Synthetic division is a quick method for dividing polynomials, especially when you're dividing by a linear factor like \(x - k\). It's simpler and faster than long division, making it a preferred technique in many scenarios.
Here’s how to apply synthetic division:

• Write down the coefficients of the polynomial you wish to divide, in this case, \(2x^3 - 3x^2 - 17x + 30\).
• Place the zero of the divisor, \(k = 2\), outside of the division symbol.
• Bring down the leading coefficient, which is \(2\) in this problem.
• Multiply \(2\) by \(k\), add it to the next coefficient to get a new row entry, and repeat this process.

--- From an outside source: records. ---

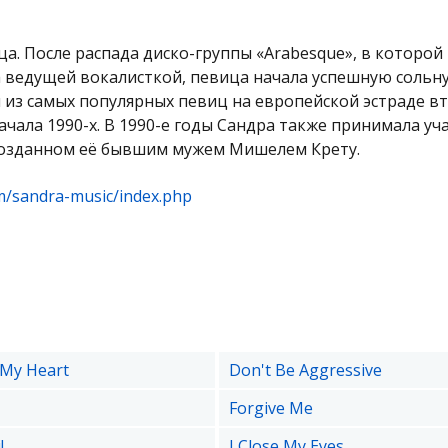
а. После распада диско-группы «Arabesque», в которой 
ла ведущей вокалисткой, певица начала успешную сольн
й из самых популярных певиц на европейской эстраде в
ачала 1990-х. В 1990-е годы Сандра также принимала уч
 созданном её бывшим мужем Мишелем Крету.
m/sandra-music/index.php
My Heart
Don't Be Aggressive
Forgive Me
!
I Close My Eyes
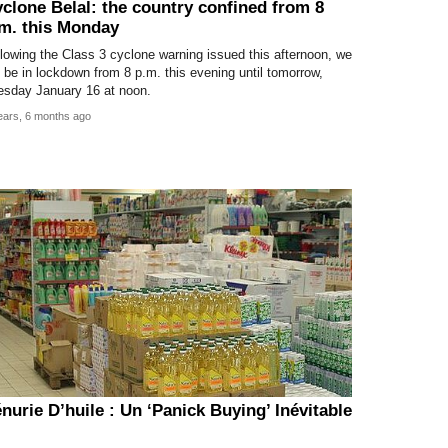
clone Belal: the country confined from 8
m. this Monday
lowing the Class 3 cyclone warning issued this afternoon, we
l be in lockdown from 8 p.m. this evening until tomorrow,
esday January 16 at noon.
ears, 6 months ago
nurie D’huile : Un ‘Panick Buying’ Inévitable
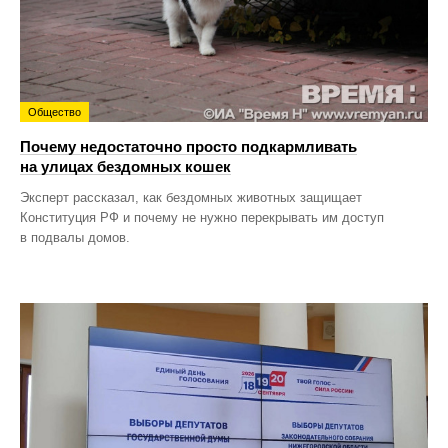
Общество
Почему недостаточно просто подкармливать
на улицах бездомных кошек
Эксперт рассказал, как бездомных животных защищает
Конституция РФ и почему не нужно перекрывать им доступ
в подвалы домов.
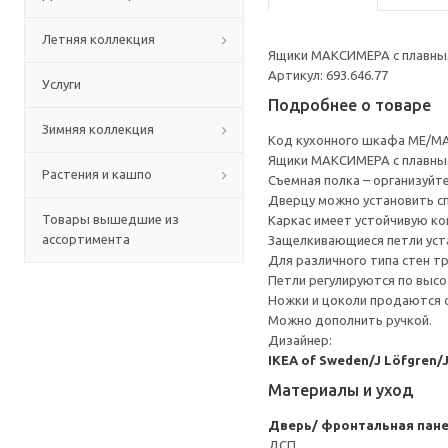
Летняя коллекция
Ящики МАКСИМЕРА с плавным
Артикул: 693.646.77
Услуги
Подробнее о товаре
Зимняя коллекция
Код кухонного шкафа ME/MA
Ящики МАКСИМЕРА с плавным
Растения и кашпо
Съемная полка – организуйт
Дверцу можно установить сп
Товары вышедшие из
Каркас имеет устойчивую ко
ассортимента
Защелкивающиеся петли уста
Для различного типа стен т
Петли регулируются по высот
Ножки и цоколи продаются 
Можно дополнить ручкой.
Дизайнер:
IKEA of Sweden/J Löfgren/
Материалы и уход
Дверь/ фронтальная пан
ДСП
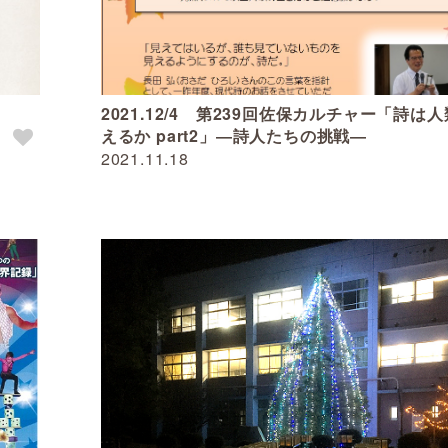
2021.12/4 第239回佐保カルチャー「詩は
えるか part2」―詩人たちの挑戦―
2021.11.18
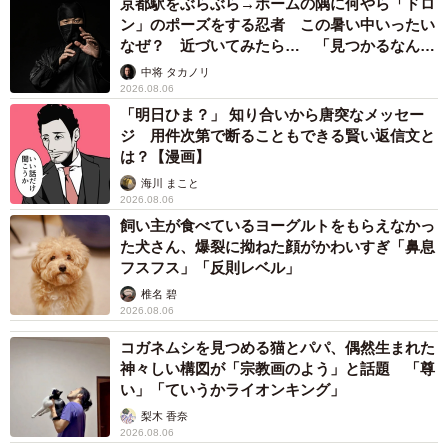
京都駅をぶらぶら→ホームの隅に何やら「ドロ
ン」のポーズをする忍者 この暑い中いったい
なぜ？ 近づいてみたら… 「見つかるなんて
未熟」
中将 タカノリ
2026.08.06
「明日ひま？」 知り合いから唐突なメッセー
ジ 用件次第で断ることもできる賢い返信文と
は？【漫画】
海川 まこと
2026.08.06
飼い主が食べているヨーグルトをもらえなかっ
た犬さん、爆裂に拗ねた顔がかわいすぎ「鼻息
フスフス」「反則レベル」
椎名 碧
2026.08.06
コガネムシを見つめる猫とパパ、偶然生まれた
神々しい構図が「宗教画のよう」と話題 「尊
い」「ていうかライオンキング」
梨木 香奈
2026.08.06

For our example, synthetic division showed that \(x - 2\) is a divisor of \(P(x)\), yielding a quotient of \(2x^2 + x - 15\). This step confirmed \(x - 2\) evenly divides \(P(x)\) with a remainder of zero.

The zero of a polynomial refers to a solution of the equation \(P(x) = 0\). Finding this number, denoted as \(k\), is crucial when factoring polynomials.
To determine if \(k\) is a zero of \(P(x)\):

• Substitute \(k\) into the polynomial.
• Calculate \(P(k)\).

If \(P(k) = 0\), then \(k\) is indeed a zero. In our example, substituting \(k = 2\) into \(P(x)\) yields zero. This result confirms \(2\) is a zero of the polynomial \(P(x) = 2x^3 - 3x^2 - 17x + 30\). Knowing the zero allows us to perform synthetic division, simplifying the polynomial for further factorization.

When you reduce a cubic polynomial via synthetic division, often you're left with a quadratic polynomial to factor. Here, after division, we have \(2x^2 + x - 15\). Factoring a quadratic requires finding two numbers that:

• Multiply to the product of the leading coefficient and the constant term (in this case \(2 \times -15 = -30\)).
• Add up to the middle term's coefficient (here, \(1\)).

For the quadratic \(2x^2 + x - 15\), those numbers are \(6\) and \(-5\). Rewrite the middle term using these numbers and factor by grouping:

• Group into \((2x^2 + 6x)\) and \((-5x - 15)\).
• Factor out common factors: \(2x(x + 3) - 5(x + 3)\).
• The common binomial \((x + 3)\) appears, allowing to factor into \((2x - 5)(x + 3)\).

Together with the linear factor obtained earlier, the fully factored form of the polynomial becomes \((x - 2)(2x - 5)(x + 3)\).